Suppose you are a reporter and are given the following story: An earthquake measuring 7.8 on the Richter Scale has happened in Paraguay and has changed the course of a river by over twenty miles. Seven point eight is a major earthquake. Rivers changing course are rare. But what are you going to report? If you travel to Paraguay and film the geologic changes and get statements from scientists about the cause, your report is going to end up a science documentary for PBS. The general population won't want to see it.
What if a town had to move because of the river's change? You could film that, but who really would be interested in watching a bunch of people pack and move? More fuel for a documentary. Situations don't even make good news, and especially not good movies, yet many screenplays are formed around a situation. What people care about is the situation's impact on people. What has it done to their lives? How do they respond to it? How do they overcome it?
Topics and themes are other words for situations. Abortion is a topic. Communism is a topic. Freedom is a topic. Religion is a topic. Unconditional love is a topic. You might have strong feelings about any of these, but topics are nothing until you show the impact they have on people. A movie about freedom might have a lot of noble talk and maybe some saber rattling about freedom, but it has no impact.
However, take a World War II Hungarian Freedom Fighter who fled for his life to this country when the Soviets took over. He calls his mother weekly and gets a steady torrent of news about his families' repression because of him. He is working two jobs to send money to his family - which routinely gets stolen in the mail - instead of pursuing his love of music. He never married or even had time to date. Suddenly the cold war ends and freedom comes to his family so he can return to see them. He suddenly can have a life but is fifty years old - he feels lost; what does he do? What has he done with his freedom but become trapped? Now completely free, how does he get on with his life? At fifty, can you start a new career in music? Are we ever really free?
Philosophers and politicians debate topics, but few people go to movies to see topics. Movies are about people and the impact that situations or topics or themes have in their lives.

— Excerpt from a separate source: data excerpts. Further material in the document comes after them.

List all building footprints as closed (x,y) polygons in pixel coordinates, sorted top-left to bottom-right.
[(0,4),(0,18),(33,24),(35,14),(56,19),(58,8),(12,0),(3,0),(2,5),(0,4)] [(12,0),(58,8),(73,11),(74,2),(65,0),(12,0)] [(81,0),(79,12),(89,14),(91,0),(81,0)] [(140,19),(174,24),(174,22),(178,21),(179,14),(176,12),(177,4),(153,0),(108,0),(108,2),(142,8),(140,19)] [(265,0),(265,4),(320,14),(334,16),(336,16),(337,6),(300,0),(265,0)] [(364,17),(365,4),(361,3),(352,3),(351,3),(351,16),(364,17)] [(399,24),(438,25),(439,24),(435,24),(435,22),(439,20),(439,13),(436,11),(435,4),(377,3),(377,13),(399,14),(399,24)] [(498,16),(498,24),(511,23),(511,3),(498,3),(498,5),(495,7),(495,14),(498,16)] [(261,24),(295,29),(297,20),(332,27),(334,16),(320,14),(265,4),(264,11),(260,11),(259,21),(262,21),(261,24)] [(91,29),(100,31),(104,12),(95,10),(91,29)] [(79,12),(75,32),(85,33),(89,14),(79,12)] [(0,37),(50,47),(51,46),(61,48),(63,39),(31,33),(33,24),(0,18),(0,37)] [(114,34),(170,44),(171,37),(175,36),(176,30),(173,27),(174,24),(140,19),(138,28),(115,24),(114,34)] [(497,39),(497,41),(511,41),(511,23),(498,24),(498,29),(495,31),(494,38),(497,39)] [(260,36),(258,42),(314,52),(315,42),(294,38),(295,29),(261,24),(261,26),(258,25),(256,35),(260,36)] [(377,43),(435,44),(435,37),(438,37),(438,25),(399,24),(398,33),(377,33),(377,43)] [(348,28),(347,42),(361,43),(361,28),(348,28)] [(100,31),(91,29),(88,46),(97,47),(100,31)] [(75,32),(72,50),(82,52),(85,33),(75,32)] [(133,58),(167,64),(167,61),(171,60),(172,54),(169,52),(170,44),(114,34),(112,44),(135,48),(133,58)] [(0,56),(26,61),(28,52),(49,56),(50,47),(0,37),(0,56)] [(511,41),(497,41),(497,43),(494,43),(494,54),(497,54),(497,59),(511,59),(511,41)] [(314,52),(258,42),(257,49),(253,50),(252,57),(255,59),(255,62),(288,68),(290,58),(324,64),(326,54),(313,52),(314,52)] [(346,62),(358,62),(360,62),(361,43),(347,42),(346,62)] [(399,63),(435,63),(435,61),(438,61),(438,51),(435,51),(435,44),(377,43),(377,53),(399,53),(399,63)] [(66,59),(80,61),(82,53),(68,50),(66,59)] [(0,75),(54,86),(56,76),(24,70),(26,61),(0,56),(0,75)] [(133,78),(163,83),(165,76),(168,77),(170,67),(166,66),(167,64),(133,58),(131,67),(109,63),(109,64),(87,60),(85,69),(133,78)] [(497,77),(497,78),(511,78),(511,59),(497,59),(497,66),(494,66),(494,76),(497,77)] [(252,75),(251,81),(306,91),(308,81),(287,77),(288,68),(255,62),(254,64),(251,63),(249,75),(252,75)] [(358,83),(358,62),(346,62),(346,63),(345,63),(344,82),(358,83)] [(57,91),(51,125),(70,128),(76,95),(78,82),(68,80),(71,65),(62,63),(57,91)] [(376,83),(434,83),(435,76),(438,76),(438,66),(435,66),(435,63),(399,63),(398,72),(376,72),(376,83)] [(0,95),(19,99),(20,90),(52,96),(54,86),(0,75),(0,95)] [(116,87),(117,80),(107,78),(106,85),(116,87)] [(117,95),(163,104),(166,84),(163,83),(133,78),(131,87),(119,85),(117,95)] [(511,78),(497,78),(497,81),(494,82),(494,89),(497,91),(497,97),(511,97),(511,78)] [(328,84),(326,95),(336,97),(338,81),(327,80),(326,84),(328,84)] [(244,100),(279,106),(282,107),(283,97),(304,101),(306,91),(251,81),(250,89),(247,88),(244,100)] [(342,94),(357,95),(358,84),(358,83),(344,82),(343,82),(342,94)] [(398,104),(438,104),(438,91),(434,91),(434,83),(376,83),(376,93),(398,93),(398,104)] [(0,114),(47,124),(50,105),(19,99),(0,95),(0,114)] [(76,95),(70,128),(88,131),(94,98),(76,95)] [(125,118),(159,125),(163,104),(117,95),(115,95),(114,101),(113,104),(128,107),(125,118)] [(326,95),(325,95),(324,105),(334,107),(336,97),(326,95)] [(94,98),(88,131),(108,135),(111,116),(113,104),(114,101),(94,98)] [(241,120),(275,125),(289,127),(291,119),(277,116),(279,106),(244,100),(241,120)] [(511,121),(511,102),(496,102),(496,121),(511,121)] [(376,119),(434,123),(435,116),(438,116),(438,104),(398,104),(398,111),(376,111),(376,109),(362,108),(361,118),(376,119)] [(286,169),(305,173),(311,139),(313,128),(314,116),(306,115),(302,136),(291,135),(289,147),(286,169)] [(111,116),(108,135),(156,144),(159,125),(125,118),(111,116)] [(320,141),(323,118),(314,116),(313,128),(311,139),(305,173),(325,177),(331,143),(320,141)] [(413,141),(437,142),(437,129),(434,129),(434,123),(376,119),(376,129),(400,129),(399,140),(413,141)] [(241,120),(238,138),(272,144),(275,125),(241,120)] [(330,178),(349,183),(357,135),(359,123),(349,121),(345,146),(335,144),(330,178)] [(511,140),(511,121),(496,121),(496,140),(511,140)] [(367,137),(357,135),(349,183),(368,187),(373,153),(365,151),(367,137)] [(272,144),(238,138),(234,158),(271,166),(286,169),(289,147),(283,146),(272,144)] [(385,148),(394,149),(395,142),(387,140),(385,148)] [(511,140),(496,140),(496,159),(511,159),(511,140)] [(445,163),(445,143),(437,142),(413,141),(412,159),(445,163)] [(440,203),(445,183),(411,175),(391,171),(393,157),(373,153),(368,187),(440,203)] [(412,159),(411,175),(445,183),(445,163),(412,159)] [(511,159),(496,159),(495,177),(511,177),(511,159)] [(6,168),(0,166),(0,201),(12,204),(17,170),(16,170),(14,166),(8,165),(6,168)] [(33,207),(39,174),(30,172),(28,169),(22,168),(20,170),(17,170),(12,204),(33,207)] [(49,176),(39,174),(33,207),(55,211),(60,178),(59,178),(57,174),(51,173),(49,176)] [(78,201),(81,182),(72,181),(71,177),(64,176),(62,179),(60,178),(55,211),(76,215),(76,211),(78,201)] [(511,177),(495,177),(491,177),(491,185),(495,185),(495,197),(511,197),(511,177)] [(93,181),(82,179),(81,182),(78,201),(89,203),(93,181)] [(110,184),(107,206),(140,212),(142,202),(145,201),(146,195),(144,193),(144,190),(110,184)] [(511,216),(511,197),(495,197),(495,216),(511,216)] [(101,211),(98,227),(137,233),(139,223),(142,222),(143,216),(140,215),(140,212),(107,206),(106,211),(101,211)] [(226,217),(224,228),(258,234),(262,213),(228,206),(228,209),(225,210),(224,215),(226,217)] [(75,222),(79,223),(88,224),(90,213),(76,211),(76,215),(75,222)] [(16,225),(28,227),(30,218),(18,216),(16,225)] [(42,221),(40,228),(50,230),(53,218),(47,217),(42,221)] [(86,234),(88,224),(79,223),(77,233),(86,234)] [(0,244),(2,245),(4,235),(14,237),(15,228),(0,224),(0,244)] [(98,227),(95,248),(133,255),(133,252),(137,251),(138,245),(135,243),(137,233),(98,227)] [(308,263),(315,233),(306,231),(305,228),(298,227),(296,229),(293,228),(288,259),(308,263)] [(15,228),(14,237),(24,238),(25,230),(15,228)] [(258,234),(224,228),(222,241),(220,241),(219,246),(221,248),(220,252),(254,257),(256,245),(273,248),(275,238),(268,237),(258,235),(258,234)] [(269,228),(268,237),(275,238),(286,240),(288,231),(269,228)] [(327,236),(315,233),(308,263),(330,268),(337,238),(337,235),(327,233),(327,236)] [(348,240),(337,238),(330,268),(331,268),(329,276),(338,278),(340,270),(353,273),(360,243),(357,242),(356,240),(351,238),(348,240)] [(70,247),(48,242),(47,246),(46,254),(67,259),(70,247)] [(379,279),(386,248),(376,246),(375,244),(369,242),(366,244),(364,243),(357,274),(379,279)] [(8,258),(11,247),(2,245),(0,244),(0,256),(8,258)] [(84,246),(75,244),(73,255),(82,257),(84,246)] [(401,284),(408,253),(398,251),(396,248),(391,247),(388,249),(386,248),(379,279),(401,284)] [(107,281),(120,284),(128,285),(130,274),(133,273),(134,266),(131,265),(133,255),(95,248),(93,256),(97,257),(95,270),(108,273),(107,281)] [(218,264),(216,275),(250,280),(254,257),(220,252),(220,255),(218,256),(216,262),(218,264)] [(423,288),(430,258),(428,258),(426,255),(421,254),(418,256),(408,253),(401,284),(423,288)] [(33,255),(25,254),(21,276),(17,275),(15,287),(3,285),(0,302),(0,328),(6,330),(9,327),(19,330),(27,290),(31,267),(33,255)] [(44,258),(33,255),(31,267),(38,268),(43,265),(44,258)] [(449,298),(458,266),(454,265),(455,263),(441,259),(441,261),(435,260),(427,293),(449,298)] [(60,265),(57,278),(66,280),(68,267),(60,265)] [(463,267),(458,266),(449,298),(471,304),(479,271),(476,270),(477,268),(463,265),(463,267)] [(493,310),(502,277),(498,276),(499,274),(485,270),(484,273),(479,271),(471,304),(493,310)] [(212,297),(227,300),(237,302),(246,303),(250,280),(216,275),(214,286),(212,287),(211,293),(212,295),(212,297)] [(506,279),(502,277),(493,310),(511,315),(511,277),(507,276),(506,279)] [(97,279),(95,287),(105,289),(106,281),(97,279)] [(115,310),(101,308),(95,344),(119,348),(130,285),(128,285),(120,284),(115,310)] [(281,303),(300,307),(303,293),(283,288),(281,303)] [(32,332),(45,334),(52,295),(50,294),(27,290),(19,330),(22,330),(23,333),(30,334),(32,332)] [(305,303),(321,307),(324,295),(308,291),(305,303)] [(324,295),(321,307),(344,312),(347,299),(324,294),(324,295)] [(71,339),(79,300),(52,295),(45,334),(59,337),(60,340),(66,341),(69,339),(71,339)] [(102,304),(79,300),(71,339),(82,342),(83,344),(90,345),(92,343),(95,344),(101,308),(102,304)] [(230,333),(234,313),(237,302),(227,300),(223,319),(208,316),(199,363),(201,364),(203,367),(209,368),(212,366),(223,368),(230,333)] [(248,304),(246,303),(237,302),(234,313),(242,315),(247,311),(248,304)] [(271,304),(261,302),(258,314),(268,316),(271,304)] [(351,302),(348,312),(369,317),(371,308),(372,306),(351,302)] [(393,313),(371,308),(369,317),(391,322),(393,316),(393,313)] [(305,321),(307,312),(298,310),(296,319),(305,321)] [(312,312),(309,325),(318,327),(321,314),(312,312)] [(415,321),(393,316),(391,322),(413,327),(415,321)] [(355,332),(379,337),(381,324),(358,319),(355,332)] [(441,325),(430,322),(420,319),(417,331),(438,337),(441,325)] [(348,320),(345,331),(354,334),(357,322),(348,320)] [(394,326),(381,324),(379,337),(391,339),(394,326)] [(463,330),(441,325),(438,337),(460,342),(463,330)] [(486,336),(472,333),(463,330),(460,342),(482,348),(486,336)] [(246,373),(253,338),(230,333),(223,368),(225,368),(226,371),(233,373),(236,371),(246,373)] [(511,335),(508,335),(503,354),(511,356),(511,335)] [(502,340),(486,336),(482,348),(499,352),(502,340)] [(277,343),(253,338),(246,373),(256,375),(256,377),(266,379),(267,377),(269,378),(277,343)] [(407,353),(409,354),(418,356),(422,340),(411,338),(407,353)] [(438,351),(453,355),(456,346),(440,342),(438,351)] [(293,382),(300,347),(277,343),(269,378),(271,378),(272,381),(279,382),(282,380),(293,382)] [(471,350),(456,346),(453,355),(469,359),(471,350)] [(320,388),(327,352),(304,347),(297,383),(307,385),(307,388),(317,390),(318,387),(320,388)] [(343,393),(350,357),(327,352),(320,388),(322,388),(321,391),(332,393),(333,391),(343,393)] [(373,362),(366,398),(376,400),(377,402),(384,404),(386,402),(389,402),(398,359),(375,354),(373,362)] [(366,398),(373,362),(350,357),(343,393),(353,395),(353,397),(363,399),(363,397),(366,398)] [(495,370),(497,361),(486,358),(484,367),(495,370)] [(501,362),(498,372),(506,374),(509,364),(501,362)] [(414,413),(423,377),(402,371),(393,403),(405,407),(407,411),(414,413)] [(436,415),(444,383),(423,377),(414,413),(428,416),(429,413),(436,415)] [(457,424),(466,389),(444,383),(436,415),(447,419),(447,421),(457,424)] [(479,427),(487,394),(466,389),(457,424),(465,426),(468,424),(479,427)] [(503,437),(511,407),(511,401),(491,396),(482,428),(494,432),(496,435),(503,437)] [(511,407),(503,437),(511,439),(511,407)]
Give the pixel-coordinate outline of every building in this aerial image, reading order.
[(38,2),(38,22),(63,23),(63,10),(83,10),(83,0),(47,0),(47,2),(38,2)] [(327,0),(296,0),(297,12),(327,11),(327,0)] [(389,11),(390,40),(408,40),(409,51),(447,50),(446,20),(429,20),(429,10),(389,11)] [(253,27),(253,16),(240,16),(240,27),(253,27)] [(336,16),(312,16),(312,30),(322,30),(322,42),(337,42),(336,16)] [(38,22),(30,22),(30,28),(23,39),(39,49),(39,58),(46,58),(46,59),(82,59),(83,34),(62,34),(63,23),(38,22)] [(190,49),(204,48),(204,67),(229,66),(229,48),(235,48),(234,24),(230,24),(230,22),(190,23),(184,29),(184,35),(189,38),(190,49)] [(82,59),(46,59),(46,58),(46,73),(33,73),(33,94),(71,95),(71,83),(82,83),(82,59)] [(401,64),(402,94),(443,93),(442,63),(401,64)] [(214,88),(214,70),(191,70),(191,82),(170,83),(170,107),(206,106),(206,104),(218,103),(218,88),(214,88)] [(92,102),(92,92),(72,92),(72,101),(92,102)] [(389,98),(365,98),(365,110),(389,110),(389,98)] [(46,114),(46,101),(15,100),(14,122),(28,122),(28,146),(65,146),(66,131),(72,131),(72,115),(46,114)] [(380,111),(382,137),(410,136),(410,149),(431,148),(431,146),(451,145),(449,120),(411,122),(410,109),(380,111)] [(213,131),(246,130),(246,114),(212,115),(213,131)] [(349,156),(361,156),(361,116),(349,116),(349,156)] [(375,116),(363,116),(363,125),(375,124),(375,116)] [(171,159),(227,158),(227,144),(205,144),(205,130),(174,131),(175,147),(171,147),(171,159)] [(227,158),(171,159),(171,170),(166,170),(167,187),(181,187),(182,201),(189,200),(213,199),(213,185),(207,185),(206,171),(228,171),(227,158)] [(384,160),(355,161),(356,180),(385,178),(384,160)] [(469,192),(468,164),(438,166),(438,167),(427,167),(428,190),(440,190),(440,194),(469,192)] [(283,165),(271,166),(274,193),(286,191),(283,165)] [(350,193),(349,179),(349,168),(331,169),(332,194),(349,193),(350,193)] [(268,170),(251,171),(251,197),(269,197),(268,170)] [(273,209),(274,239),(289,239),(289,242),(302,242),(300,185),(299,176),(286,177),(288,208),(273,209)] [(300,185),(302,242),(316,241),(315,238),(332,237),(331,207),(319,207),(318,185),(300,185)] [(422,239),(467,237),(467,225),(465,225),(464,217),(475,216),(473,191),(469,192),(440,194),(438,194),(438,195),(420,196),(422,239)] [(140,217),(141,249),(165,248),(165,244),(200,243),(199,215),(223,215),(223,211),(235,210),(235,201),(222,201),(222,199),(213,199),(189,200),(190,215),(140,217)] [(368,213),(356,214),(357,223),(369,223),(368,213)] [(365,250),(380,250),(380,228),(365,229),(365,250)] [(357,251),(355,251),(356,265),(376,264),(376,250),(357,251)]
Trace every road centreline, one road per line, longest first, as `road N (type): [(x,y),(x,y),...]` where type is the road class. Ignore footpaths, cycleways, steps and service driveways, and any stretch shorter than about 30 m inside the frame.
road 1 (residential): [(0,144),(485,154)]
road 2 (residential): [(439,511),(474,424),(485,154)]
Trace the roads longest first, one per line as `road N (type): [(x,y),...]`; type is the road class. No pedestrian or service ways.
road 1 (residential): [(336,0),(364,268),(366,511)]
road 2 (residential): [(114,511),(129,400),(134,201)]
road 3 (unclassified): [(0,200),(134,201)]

Trends come and go. The current trend in entertainment is for real situations. Is it because so much entertainment writing has gone so far into left field, too divorced from reality? How long will the trend continue? The rule of thumb is if you respond to a trend, you're too late. Interest will have dropped before you can get from first word to the screen.
If you are writing about true events, remember what stories are really about. If you can't find the impact in people's lives, chances are no one will be interested.
Should you start a story first with the characters or with a situation? Advice varies. Popular wisdom has it that if you develop good characters with a lot of depth, and put them together, a story will come out of it. When you give characters wants and wishes like real people, they take on a life of their own and will write the story. Wants and wishes are the stuff of situations. That's very true, but will you have enough interest in them to write it? And will an audience have enough interest in the story to want to see it?
If you start with a situation first, then there is a great risk that everything in the story will seem contrived. The story will be driving the characters, making them do things whether they really would or not.
It also depends on your interest level. I know from experience that stories about injustice don't get very far on my computer screen. I'm just not interested in evening the score, even if I love the characters.
How do you escape the situation versus character dilemma? Recognize there is some vital truth in both, and realize that writing is a process. Stories must have excellent characters who come to life before the story goes very far. And topics are the agendas which come with life. They are the framework that we are all busy adding details to. For example: coming of age brings sexual challenges for every generation; a flood displaces people, interrupting their lives and changing them forever; police officers continuously struggle with corrupting influences on the job. A strong plot is the main thing that will sell a story, and strong characters confronted by difficult situations are what create strong plots.